Major sums up his speech about what the problem is facing all animals- Man!

Major continues, Man is the only creature that consumes without producing. He does not give milk, he does not lay eggs, he is to weak to pull the plough, he cannot run fast enough to catch rabbits. Yet he is lord of all the animals.

Major is eloquent as he continues, Is it not crystal clear, then, comrades, that all the evils of this life of ours spring from the tyranny of human beings? Only get rid of man and the produce of our labour  would be are own.

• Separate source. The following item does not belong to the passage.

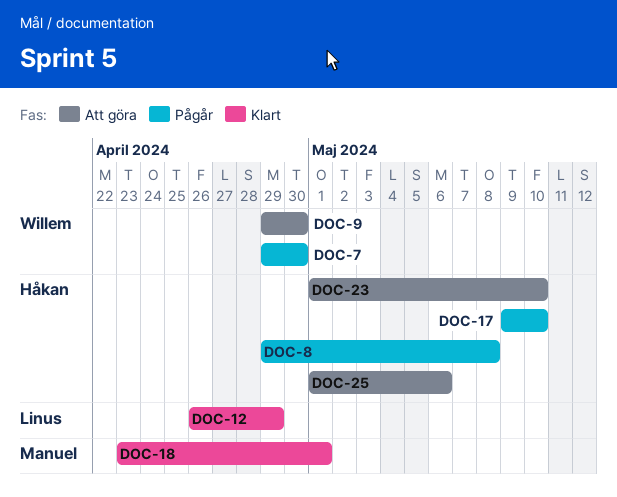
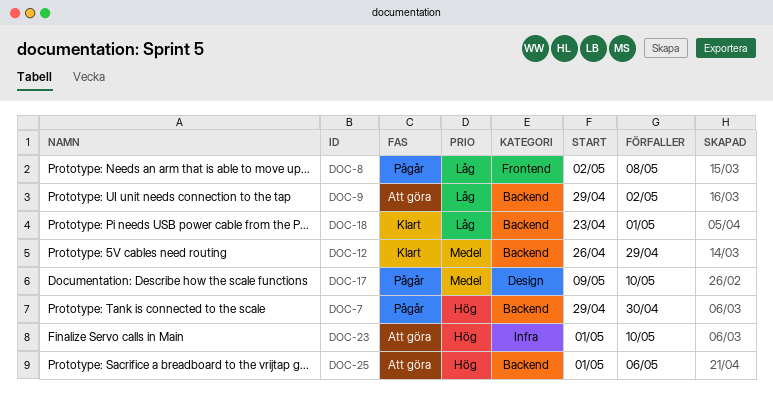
DOC-8, start: Apr 29 -> May 2
DOC-9, due: Apr 30 -> May 2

Hmm, get rid of man.  Art imitating life. Was Orwell’s Animal Farm prescient? Not at all. We have a history of not dealing well with plagues, as we all know, in a forever! Art imitating life is in so many wonderful pieces of literature and stories. Two that come to mind, King’s Stand and Albert Camus’s The Plague. That was written post war as was the Animal Farm. Many have opined that it was an allegory of the French Resistance standing against the Nazi’s advance through their country. Maybe, but on the face of it, his writing shows the power of his plague the same power we see today. Royalty, country’s leaders, movie stars, the rich, poor, the homeless and most tragically our nurses, doctors and all the 1st responders, are at risk of falling before this virus.

So this month I end with a piece of advice that was written by Eugene Fersen almost one hundred years ago in 1923.  I paraphrase, “To live our life to the fullest, what does that mean? It means to do always one’s duty at the right time!”

Our duty right now is to work very hard to shelter in place, now. That is our duty and by doing our duty we may all live our lives to the fullest.

Thank you for reading and stay safe!